Document segment |
Before connecting Python to CockroachDB, ensure you have:

  • Python 3.6 or higher installed
  • CockroachDB cluster running (local or cloud)
  • psycopg2 driver (CockroachDB is PostgreSQL-compatible)
  • Connection details (host, port, database, user, password/certificates)
  • Basic understanding of SQL and distributed systems

Installing Required Libraries

Since CockroachDB is PostgreSQL-compatible, we use psycopg2:

bash

pip install psycopg2-binary

For production, also install:

bash

pip install sqlalchemy cockroachdb-python

Basic Connection to CockroachDB

Local Connection

python

import psycopg2

# Connect to local CockroachDB
connection = psycopg2.connect(
    host='localhost',
    port=26257,
    database='defaultdb',
    user='root',
    sslmode='disable'  # Only for local dev
)

print("Connected to CockroachDB successfully!")

# Get version
cursor = connection.cursor()
cursor.execute("SELECT version()")
version = cursor.fetchone()[0]
print(f"CockroachDB version: {version}")

cursor.close()
connection.close()

Secure Connection with Certificates

python

import psycopg2

# Connect with SSL certificates (production)
connection = psycopg2.connect(
    host='your-cluster.cockroachlabs.cloud',
    port=26257,
    database='your_database',
    user='your_username',
    password='your_password',
    sslmode='verify-full',
    sslrootcert='/path/to/ca.crt'
)

print("Connected to CockroachDB Cloud!")

connection.close()

Connection with Error Handling

python

import psycopg2
from psycopg2 import OperationalError, Error

def create_connection():
    try:
        connection = psycopg2.connect(
            host='localhost',
            port=26257,
            database='company',
            user='root',
            sslmode='disable'
        )
        
        print("Successfully connected to CockroachDB")
        
        # Set default search path
        cursor = connection.cursor()
        cursor.execute("SET search_path = public")
        cursor.close()
        
        return connection
        
    except OperationalError as e:
        print(f"Operational error: {e}")
        return None
    except Error as e:
        print(f"Error connecting: {e}")
        return None

# Usage
conn = create_connection()
if conn:
    conn.close()

Creating Tables

python

import psycopg2

connection = psycopg2.connect(
    host='localhost',
    port=26257,
    database='company',
    user='root',
    sslmode='disable'
)

cursor = connection.cursor()

# Create employees table
create_table_sql = """
CREATE TABLE IF NOT EXISTS employees (
    id UUID PRIMARY KEY DEFAULT gen_random_uuid(),
    first_name STRING NOT NULL,
    last_name STRING NOT NULL,
    email STRING UNIQUE,
    department STRING,
    salary DECIMAL(10, 2),
    hire_date DATE,
    created_at TIMESTAMP DEFAULT now()
)
"""

cursor.execute(create_table_sql)
connection.commit()

print("Table created successfully!")

cursor.close()
connection.close()

Inserting Data

Insert Single Record

python

import psycopg2
from datetime import date

connection = psycopg2.connect(
    host='localhost',
    port=26257,
    database='company',
    user='root',
    sslmode='disable'
)

cursor = connection.cursor()

# Insert single employee
insert_sql = """
INSERT INTO employees (first_name, last_name, email, department, salary, hire_date)

Requirement 1 | In the CockroachDB connection guide, why is psycopg2 the driver used to connect Python to CockroachDB?
Requirement 2 | Reproduce the CockroachDB connection guide verbatim from "except OperationalError as" up to and including "conn.close()".

The data |
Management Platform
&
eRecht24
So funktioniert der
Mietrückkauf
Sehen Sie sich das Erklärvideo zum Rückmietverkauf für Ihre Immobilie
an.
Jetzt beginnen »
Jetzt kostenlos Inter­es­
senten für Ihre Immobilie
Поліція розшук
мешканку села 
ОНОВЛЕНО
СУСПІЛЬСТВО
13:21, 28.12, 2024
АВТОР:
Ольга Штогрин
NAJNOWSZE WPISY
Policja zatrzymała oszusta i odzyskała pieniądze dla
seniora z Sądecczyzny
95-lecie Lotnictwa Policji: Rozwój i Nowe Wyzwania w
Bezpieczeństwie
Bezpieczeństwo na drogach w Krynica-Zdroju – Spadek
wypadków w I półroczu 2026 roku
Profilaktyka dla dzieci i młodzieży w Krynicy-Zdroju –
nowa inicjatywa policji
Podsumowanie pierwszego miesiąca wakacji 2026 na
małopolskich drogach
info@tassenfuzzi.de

==

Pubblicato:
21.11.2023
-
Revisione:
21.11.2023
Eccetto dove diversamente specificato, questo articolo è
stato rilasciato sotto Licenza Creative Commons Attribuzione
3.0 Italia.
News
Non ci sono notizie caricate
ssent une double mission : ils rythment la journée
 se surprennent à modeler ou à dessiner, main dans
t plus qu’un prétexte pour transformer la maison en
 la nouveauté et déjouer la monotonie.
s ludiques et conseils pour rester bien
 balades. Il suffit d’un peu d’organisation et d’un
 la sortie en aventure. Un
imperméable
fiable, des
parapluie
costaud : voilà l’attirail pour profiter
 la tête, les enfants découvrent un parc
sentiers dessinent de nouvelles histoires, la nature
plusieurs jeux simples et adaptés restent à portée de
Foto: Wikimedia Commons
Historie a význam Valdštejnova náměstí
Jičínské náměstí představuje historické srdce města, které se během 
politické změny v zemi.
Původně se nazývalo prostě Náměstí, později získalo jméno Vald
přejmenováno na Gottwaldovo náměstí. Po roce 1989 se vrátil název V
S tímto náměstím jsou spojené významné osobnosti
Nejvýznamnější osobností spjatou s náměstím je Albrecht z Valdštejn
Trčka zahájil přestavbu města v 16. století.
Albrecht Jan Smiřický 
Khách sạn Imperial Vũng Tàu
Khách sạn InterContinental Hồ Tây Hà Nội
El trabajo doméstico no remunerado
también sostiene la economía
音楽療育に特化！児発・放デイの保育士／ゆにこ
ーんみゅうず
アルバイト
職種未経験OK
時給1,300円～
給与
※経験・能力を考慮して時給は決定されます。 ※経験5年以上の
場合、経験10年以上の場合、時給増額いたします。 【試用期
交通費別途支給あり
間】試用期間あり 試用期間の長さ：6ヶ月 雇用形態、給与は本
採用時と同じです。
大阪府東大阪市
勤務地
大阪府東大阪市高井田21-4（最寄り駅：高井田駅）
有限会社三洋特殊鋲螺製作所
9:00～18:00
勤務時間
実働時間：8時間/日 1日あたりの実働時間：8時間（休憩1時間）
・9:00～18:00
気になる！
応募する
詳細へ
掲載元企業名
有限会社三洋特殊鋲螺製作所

Output 1 | The guide uses psycopg2 because CockroachDB is PostgreSQL-compatible, so a PostgreSQL driver can connect to it.

Output 2 |
except OperationalError as e:
        print(f"Operational error: {e}")
        return None
    except Error as e:
        print(f"Error connecting: {e}")
        return None

# Usage
conn = create_connection()
if conn:
    conn.close()